Younger Chinese Get a Feel for Debt
Consumption loans in China–including mortgages, advances on credit cards, and car and consumer loans–totaled 8.5 trillion yuan ($1.35 trillion) last year, up nearly 27% from 2010, according to data from Boston Consulting Group. Credit card lending rose 81% to 813 billion yuan, while consumer loans rose 17% to 232 billion yuan. Meanwhile, the number of credit cards issued in China rose 24% last year to 285 million, according to the China Banking Association Long a nation that preferred cash to credit cards, China is taking on an increasing amount of debt and opening its market to more lenders. Financial industry participants say younger people these days are more willing to spend and to take on debt. Some banks are preparing for more debtors, installing software to catch delinquencies and processes that will help them judge the quality of customers, said a spokeswoman for the Asia-Pacific division of financial risk-management firm Fair Isaac Corp. The balance of nonperforming personal loans in China jumped 18% in the first six months of 2012 from the six months earlier, partly because of defaults in personal consumer loans and on credit card balances, according to data from  PricewaterhouseCoopers. Story by Laurie Burkitt for the Wall Street Journal.

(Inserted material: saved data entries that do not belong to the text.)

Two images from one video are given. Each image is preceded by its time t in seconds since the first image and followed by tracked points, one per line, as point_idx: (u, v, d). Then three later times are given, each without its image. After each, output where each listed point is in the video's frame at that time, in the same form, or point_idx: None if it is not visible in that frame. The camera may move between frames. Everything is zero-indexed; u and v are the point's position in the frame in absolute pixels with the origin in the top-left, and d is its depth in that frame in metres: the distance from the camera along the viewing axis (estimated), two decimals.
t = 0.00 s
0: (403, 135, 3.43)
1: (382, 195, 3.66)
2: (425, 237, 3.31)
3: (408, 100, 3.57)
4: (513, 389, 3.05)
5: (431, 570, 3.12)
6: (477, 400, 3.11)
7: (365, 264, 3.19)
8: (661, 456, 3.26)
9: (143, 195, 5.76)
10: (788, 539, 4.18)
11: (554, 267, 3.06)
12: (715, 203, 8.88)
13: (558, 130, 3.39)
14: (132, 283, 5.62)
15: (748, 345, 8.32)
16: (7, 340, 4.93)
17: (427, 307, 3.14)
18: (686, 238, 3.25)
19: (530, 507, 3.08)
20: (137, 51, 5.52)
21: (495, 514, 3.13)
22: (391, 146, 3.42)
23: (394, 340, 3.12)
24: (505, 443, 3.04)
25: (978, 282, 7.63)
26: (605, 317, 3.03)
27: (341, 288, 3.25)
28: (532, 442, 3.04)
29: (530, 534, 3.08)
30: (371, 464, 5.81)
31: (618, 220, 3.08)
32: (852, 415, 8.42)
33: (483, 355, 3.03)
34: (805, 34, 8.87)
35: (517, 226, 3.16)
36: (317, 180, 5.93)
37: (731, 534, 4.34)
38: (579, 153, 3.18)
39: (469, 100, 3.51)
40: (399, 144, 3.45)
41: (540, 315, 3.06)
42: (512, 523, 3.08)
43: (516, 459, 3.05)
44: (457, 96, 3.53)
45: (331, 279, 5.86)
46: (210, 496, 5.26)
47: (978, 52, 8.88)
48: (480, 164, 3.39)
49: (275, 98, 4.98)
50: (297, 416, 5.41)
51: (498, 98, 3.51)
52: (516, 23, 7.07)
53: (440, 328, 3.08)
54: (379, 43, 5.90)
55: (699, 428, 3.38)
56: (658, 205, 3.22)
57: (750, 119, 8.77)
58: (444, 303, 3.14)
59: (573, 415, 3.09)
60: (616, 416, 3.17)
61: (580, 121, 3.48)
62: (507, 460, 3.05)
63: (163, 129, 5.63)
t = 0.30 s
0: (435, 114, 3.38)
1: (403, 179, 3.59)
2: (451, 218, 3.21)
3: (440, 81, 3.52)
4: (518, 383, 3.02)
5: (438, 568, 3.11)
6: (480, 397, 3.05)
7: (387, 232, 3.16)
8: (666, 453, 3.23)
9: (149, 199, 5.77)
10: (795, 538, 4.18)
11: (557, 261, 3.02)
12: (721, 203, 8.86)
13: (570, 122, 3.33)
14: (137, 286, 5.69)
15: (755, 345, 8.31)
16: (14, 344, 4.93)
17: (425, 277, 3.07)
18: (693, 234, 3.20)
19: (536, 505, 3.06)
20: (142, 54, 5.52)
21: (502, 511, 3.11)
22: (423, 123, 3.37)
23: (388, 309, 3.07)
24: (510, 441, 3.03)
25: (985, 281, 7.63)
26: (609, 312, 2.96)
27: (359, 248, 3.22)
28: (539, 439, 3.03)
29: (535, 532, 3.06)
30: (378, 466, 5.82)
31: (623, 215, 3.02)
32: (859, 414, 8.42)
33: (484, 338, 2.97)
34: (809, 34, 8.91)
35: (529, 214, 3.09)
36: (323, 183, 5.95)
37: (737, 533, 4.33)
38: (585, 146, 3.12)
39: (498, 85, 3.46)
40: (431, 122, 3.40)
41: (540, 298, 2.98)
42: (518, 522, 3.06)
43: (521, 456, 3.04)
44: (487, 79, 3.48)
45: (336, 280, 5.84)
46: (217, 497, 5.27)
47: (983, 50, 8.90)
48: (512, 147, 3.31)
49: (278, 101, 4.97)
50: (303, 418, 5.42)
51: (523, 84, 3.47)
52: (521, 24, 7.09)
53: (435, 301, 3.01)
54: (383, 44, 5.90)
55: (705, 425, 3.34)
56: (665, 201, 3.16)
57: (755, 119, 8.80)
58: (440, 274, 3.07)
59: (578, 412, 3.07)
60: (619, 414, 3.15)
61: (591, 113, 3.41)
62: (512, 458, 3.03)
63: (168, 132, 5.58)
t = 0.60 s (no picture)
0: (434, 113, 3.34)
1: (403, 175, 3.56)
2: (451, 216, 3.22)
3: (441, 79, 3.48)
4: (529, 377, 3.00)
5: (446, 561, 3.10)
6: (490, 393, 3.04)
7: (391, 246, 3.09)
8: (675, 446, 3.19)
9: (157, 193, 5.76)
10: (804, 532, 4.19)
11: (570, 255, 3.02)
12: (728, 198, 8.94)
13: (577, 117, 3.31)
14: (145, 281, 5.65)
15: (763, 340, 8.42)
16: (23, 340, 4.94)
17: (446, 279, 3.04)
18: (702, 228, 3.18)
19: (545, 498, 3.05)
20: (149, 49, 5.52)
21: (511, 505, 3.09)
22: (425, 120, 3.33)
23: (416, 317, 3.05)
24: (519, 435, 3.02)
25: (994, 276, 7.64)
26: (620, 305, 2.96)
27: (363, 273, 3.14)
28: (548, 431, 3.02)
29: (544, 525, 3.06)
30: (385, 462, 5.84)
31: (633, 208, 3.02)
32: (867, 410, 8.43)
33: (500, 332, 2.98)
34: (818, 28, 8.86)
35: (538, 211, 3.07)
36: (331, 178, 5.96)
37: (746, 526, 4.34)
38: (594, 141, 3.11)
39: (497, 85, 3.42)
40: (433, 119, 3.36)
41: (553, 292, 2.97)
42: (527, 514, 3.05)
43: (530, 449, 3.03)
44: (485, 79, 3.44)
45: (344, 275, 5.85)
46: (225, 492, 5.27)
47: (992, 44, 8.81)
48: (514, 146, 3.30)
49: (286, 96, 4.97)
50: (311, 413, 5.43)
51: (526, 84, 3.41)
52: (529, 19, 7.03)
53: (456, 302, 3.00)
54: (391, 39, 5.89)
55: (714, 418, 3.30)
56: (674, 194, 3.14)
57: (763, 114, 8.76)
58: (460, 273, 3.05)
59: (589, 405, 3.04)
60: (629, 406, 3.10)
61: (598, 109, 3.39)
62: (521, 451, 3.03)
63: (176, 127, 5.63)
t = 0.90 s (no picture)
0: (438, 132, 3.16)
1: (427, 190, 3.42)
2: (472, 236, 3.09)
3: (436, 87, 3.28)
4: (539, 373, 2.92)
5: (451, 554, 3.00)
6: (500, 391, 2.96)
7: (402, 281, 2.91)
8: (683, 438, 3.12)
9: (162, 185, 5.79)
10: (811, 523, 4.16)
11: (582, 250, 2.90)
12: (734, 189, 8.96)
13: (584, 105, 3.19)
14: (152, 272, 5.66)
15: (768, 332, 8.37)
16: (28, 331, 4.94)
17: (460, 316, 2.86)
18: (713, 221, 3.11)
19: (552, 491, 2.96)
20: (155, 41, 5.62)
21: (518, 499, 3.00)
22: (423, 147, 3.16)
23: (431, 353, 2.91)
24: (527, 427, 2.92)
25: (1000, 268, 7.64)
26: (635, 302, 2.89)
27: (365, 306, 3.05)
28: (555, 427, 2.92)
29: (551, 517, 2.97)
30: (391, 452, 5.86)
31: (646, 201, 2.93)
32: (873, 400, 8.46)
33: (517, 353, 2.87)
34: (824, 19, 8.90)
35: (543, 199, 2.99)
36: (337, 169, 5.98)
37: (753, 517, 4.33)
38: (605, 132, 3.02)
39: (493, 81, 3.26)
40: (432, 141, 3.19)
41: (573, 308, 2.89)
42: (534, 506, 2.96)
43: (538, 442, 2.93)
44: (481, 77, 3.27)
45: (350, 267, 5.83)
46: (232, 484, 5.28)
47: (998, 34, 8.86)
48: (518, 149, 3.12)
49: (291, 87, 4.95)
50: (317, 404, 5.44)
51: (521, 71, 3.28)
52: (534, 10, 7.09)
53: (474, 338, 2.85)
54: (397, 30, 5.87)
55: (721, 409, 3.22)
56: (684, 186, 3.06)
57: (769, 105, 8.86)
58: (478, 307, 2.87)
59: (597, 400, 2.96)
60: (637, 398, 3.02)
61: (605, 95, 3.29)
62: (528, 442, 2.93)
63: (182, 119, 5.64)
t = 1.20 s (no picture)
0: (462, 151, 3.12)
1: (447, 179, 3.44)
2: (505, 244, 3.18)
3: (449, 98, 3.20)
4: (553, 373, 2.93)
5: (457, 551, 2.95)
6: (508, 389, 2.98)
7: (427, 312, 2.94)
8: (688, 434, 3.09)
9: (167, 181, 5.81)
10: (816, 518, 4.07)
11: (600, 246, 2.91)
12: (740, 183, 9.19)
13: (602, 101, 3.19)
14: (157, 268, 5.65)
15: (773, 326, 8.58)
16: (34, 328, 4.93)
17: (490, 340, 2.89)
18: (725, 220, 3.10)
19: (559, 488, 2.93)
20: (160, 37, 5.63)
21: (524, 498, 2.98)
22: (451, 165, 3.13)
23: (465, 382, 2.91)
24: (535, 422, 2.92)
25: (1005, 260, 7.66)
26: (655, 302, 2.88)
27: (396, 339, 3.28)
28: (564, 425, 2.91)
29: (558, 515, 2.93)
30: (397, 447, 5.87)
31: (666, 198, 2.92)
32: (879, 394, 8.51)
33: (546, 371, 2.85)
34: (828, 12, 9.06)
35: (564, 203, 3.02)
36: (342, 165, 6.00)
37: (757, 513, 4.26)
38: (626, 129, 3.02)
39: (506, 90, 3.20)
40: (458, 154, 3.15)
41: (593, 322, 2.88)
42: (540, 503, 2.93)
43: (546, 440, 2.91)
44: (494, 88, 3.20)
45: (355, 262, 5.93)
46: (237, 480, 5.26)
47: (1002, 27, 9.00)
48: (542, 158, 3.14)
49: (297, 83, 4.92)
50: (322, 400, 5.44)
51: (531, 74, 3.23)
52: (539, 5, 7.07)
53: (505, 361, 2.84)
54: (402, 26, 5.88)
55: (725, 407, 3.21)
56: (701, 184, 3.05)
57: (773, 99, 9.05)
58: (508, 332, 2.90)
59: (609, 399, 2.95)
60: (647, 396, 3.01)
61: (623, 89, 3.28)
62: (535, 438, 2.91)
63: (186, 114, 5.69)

Germans Warm to Credit Cards–Slowly
Germany’s central bank offered a ray of hope Wednesday to those hoping the euro-zone’s largest economy will drag the bloc out of crisis by flexing some serious plastic. According to a Bundesbank survey of payment behavior, Germans are gradually dropping their historical aversion to credit cards. The survey found that 7.4% of transactions in Germany were paid by credit card last year, double the level in 2008, before the debt crisis began. Still, the Bundesbank stopped short of predicting a wholesale change in attitudes. More than half of transactions continue to be paid in cash, and two-thirds of the survey’s 2000-plus respondents didn’t even own a credit card. Story by Tom Fairless for the Wall Street Journal.

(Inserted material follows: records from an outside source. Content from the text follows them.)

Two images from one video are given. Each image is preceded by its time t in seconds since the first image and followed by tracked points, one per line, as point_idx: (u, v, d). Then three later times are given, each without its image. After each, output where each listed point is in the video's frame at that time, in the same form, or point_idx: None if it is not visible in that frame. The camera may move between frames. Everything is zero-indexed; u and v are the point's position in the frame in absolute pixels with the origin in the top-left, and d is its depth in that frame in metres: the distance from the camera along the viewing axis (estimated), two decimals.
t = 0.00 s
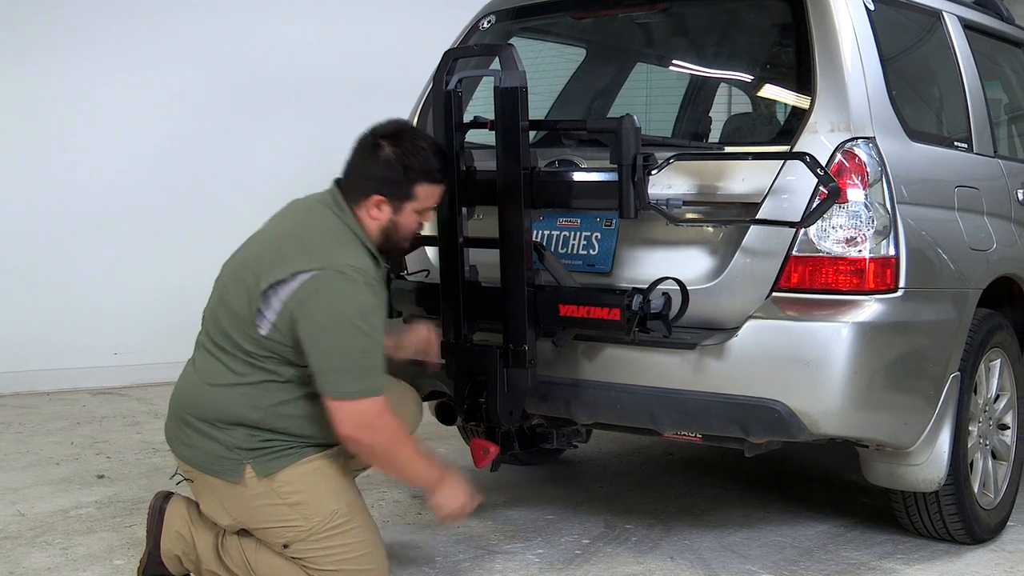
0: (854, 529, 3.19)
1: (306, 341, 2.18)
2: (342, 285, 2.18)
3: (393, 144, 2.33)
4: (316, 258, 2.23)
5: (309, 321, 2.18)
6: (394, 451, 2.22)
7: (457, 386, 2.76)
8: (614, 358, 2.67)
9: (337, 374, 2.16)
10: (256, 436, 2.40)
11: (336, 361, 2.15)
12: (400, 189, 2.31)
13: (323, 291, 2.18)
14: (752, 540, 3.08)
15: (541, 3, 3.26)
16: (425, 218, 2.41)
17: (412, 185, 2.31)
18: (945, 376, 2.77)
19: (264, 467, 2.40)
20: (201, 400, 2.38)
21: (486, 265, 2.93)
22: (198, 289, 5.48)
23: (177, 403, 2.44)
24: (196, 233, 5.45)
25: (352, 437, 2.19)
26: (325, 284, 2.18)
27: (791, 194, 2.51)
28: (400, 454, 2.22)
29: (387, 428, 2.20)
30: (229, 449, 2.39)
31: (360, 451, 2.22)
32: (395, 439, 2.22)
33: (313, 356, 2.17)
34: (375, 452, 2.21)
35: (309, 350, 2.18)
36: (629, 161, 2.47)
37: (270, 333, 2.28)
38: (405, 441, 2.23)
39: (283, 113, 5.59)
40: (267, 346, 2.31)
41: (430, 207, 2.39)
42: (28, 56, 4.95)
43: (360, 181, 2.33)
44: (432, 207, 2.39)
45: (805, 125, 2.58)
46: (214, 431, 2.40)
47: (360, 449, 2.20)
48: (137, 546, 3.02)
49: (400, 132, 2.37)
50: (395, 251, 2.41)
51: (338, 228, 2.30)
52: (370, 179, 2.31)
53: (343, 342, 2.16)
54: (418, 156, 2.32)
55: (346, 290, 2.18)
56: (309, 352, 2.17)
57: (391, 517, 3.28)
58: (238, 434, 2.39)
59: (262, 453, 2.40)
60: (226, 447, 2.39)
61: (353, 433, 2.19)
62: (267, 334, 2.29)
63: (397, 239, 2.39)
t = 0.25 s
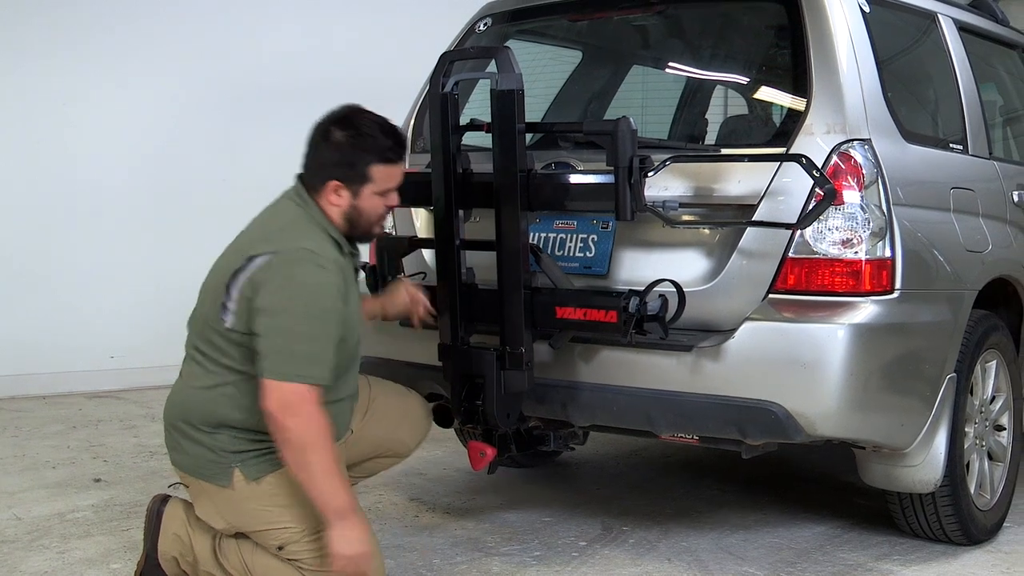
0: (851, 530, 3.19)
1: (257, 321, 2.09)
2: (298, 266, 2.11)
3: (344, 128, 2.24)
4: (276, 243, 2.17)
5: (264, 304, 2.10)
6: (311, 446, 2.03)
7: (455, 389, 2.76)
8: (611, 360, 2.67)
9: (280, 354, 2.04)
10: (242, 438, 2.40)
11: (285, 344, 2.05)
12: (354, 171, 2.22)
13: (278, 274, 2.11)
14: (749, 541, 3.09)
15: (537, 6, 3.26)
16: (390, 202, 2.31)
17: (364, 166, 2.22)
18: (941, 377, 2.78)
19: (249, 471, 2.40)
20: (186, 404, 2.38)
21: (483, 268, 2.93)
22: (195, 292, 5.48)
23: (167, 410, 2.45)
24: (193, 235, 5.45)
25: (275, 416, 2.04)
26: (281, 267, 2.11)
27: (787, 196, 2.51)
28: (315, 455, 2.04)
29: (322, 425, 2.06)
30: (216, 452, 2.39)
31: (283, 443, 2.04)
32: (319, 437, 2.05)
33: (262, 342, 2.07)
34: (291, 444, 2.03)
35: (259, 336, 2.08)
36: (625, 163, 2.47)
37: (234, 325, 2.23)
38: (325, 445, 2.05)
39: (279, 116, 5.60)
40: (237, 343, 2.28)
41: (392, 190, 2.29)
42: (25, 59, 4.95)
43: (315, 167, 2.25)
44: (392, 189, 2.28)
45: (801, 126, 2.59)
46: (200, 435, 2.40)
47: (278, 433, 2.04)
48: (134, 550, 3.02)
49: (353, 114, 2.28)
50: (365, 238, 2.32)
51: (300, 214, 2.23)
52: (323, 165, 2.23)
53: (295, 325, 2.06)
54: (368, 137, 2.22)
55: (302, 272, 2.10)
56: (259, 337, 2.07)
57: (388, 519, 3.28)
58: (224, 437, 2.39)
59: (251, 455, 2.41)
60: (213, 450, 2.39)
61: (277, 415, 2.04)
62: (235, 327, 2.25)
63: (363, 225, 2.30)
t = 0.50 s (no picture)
0: (851, 534, 3.19)
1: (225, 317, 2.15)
2: (266, 260, 2.16)
3: (298, 116, 2.29)
4: (243, 240, 2.22)
5: (234, 300, 2.15)
6: (267, 440, 2.09)
7: (455, 392, 2.76)
8: (611, 364, 2.67)
9: (248, 349, 2.10)
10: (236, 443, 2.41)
11: (256, 337, 2.11)
12: (310, 158, 2.27)
13: (248, 270, 2.16)
14: (748, 544, 3.09)
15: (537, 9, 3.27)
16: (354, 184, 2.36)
17: (322, 151, 2.27)
18: (942, 381, 2.78)
19: (244, 475, 2.40)
20: (178, 413, 2.39)
21: (483, 271, 2.93)
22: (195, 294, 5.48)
23: (161, 420, 2.45)
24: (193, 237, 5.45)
25: (239, 407, 2.10)
26: (250, 262, 2.17)
27: (787, 199, 2.52)
28: (270, 449, 2.09)
29: (283, 419, 2.11)
30: (211, 459, 2.39)
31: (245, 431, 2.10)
32: (277, 431, 2.10)
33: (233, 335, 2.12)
34: (250, 436, 2.09)
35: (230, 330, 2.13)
36: (626, 166, 2.47)
37: (208, 327, 2.26)
38: (282, 439, 2.10)
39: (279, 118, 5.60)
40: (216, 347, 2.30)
41: (354, 172, 2.34)
42: (25, 61, 4.96)
43: (277, 158, 2.31)
44: (354, 170, 2.34)
45: (801, 130, 2.59)
46: (194, 443, 2.39)
47: (241, 424, 2.10)
48: (134, 552, 3.02)
49: (307, 101, 2.33)
50: (335, 224, 2.37)
51: (268, 210, 2.29)
52: (282, 155, 2.29)
53: (265, 318, 2.12)
54: (324, 122, 2.28)
55: (271, 267, 2.16)
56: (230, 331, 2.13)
57: (388, 522, 3.28)
58: (217, 443, 2.39)
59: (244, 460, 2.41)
60: (208, 457, 2.39)
61: (241, 406, 2.10)
62: (214, 331, 2.26)
63: (329, 213, 2.35)
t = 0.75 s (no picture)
0: (853, 540, 3.19)
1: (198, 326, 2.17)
2: (232, 268, 2.18)
3: (262, 120, 2.29)
4: (213, 248, 2.25)
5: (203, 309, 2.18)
6: (257, 440, 2.09)
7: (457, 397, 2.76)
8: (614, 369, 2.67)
9: (220, 354, 2.12)
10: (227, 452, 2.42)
11: (224, 343, 2.13)
12: (275, 162, 2.27)
13: (215, 278, 2.18)
14: (750, 550, 3.09)
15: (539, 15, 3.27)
16: (325, 185, 2.35)
17: (284, 154, 2.26)
18: (944, 387, 2.78)
19: (237, 483, 2.42)
20: (171, 424, 2.43)
21: (485, 276, 2.94)
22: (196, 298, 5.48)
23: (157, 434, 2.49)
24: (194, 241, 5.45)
25: (223, 416, 2.12)
26: (218, 270, 2.19)
27: (789, 207, 2.52)
28: (263, 448, 2.09)
29: (266, 421, 2.12)
30: (203, 469, 2.42)
31: (233, 441, 2.10)
32: (264, 430, 2.10)
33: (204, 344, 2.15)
34: (239, 440, 2.09)
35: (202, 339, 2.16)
36: (632, 172, 2.47)
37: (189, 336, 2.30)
38: (272, 437, 2.10)
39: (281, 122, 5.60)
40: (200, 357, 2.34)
41: (323, 173, 2.33)
42: (28, 65, 4.97)
43: (243, 165, 2.32)
44: (323, 169, 2.33)
45: (803, 136, 2.59)
46: (188, 454, 2.43)
47: (228, 431, 2.11)
48: (136, 557, 3.02)
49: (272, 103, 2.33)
50: (310, 226, 2.36)
51: (239, 217, 2.31)
52: (247, 161, 2.30)
53: (233, 325, 2.14)
54: (283, 125, 2.27)
55: (237, 274, 2.18)
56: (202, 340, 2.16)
57: (390, 527, 3.28)
58: (209, 453, 2.42)
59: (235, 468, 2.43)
60: (200, 467, 2.42)
61: (225, 414, 2.12)
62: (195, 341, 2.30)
63: (304, 216, 2.34)
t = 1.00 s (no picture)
0: (853, 543, 3.19)
1: (199, 325, 2.18)
2: (232, 265, 2.19)
3: (253, 123, 2.30)
4: (212, 247, 2.26)
5: (203, 306, 2.18)
6: (265, 436, 2.10)
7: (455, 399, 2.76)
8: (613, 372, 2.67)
9: (223, 352, 2.13)
10: (231, 451, 2.43)
11: (227, 340, 2.14)
12: (265, 165, 2.28)
13: (216, 276, 2.19)
14: (749, 553, 3.09)
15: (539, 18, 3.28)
16: (317, 186, 2.36)
17: (274, 158, 2.27)
18: (943, 390, 2.78)
19: (237, 484, 2.43)
20: (171, 425, 2.43)
21: (485, 278, 2.94)
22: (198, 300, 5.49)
23: (157, 435, 2.49)
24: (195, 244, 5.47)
25: (229, 413, 2.12)
26: (218, 268, 2.20)
27: (789, 208, 2.52)
28: (270, 443, 2.10)
29: (273, 416, 2.12)
30: (206, 469, 2.42)
31: (241, 439, 2.11)
32: (271, 425, 2.11)
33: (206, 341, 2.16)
34: (247, 436, 2.10)
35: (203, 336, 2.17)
36: (630, 175, 2.48)
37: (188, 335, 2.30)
38: (280, 432, 2.11)
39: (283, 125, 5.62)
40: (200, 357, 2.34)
41: (314, 175, 2.34)
42: (30, 68, 4.98)
43: (236, 167, 2.33)
44: (315, 171, 2.33)
45: (803, 139, 2.60)
46: (190, 455, 2.42)
47: (235, 428, 2.11)
48: (136, 558, 3.02)
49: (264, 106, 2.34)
50: (303, 228, 2.37)
51: (237, 216, 2.32)
52: (239, 164, 2.31)
53: (235, 321, 2.15)
54: (270, 127, 2.28)
55: (237, 271, 2.19)
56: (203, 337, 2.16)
57: (390, 530, 3.28)
58: (212, 452, 2.42)
59: (238, 466, 2.44)
60: (203, 467, 2.42)
61: (231, 411, 2.12)
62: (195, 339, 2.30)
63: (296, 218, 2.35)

Consumers Paying Down Debt Helps Boost U.S. Expansion
Three-plus years into a recovery from the worst financial crisis since the Great Depression, Americans finally are getting their finances back into shape, Federal Reserve figures show. Household debt as a share of disposable income sank to 113 percent in the second quarter from a record high of 134 percent in 2007 before the recession hit. Debt payments on that basis are the smallest in almost 18 years, while the delinquency rate for credit cards is the lowest since the end of 2008. “The household deleveraging process is largely over,” said Mark Zandi, chief economist at Moody’s Analytics. “Credit use should soon go from being a significant headwind to the economy to a tailwind.” Story by Rich Miller, Steve Matthews and Elizabeth Dexheimer for Bloomberg.

Panel Examines Libor Documents
Congressional investigators are looking into, among other things, what bankers and regulators knew about possible attempts to manipulate Libor and what they might have done to intervene. The subcommittee requested internal emails from employees of the New York Fed and other regulators related to Libor since August 2007. The Fed turned over 5,000 to 6,000 documents. Congressional staff began poring over thousands of pages of Federal Reserve Bank of New York documents regarding its monitoring of banks and a key interest rate, in a move likely to intensify scrutiny of regulators and financial companies involved in the matter. Story by Damian Paletta for the Wall Street Journal.

LowCards.com Weekly Credit Card Rate Report
Based on the 1000+ cards in the LowCards.com Complete Credit Card Index, the average advertised APR for credit cards is 14.28 percent, slightly below last week’s average of 14.29 percent. Six months ago, the average was 14.21 percent. One year ago, the average was 14.26 percent.



The information contained within this article was accurate as of October 19, 2012. For up-to-date
information on any of the terms, cards or offers mentioned above, visit the issuer's website.